リサイタリストとしても意欲的に活動、ニューヨークタイムズ紙はその演奏を「圧倒的なテクニック、華麗な音色、劇的な音楽表現」と評し、見出しに「ヴィルトゥオーゾの圧倒的迫力に脱帽」と掲げて絶賛した。このほか、ワシントンのケネディ・センターやラヴィニア音楽祭、イタリアのストレーサ音楽祭等に出演、2013年にはミラノとラヴェンナでG. アレヴィ作曲のヴァイオリン協奏曲を演奏し現地の聴衆に圧倒的な熱狂をもって迎えられた。アジアでも活躍の幅を広げており、香港フィルと中国ツアーのソリストを務めたほか、武漢交響楽団とも共演、台湾にも度々招かれている。また、欧米で高い評価を得ているダンス・カンパニー「Noism」とケネディ・センター等で度々共演するなどダンス、バレエとのコラボレーションも積極的に行う。

演奏の素晴らしさに加えて、その時代を見通したユニークなプログラミングは、2011年から始まった「青少年のためのレクチャーコンサート」の全国展開、2015年に東京・白寿ホールで立ち上げた「大人のためのレクチャーコンサート」などでも注目を集めている。

また、毎年開催されるサントリーホールの室内楽フェスティヴァル、チェンバーミュージック・ガーデンにおいても、2013年より「車いす利用者のための特別演奏会」のプログラム企画を受け持っている。その他、2018年4月から1年間、ラジオ番組「渡辺玲子の弓語り」のパーソナリティを務めた。

レコーディング・アーティストとしてのデビューは、ドレスデンにおいてジュゼッペ・シノーポリ指揮ドレスデン・シュターツカペレと共演したベルクのヴァイオリン協奏曲で、演奏会と同時にテルデック・レーベルによってCD録音が行われ、1997年にリリースされると同時に高く評価された。

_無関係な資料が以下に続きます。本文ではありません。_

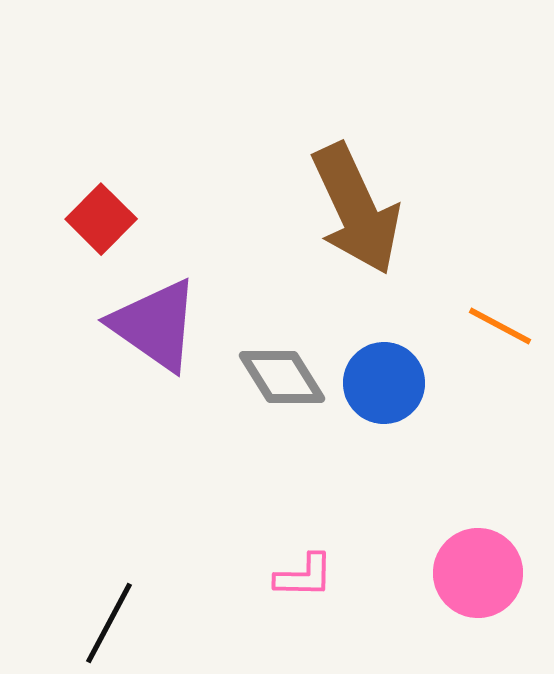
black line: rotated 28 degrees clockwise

その他、これまでに”マイ・フェイヴァリッツ”、”バッハ無伴奏ソナタ&パルティータ”、”チャイコフスキー&ショスタコービッチ:ヴァイオリン協奏曲”、“カルメン・ファンタジー”、無伴奏作品集“SOLO”、そして2017年春にリリースした“AIR&DANCE”は「レコード芸術」特選盤、第10回CDショップ大賞クラシック部門などを受賞、好評を得ている。最新盤は2019年秋にリリースしたソナタ集「poetry」。

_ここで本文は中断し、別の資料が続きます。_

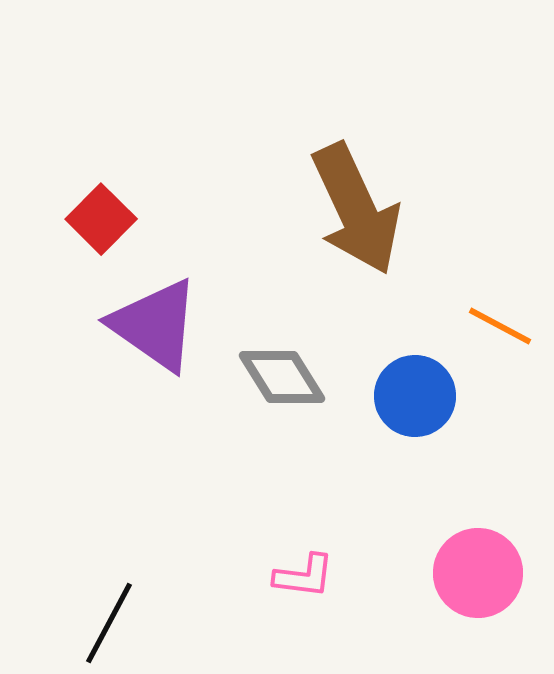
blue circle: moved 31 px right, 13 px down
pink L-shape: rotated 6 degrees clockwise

2004年からは演奏活動の傍ら教育にも携わり、秋田の国際教養大学特任教授として、音楽を専攻していない若者にも音楽の深さを知ってもらおうと英語での集中講義(「音楽鑑賞」)を行っている。

東京生まれ、松井宏中、鈴木共子、田中千香士、堀正文、大谷康子、海野義雄の各氏に師事、その後アメリカに渡り、J. フックス、J. ラタイナー、F. ガリミア、S. ローズ、I. スターンの各氏に師事、他にN. ミルシテイン、J. ギンゴールドのマスタークラスも受講している。

2005年、第35回エクソン・モービル音楽賞奨励賞受賞。

2018年、サンクトペテルブルクで開かれた第2回ユーラシア・ウィメンズ・フォーラムにて、世界で活躍する女性に与えられる「リコグニション・アウォード2018」を受賞。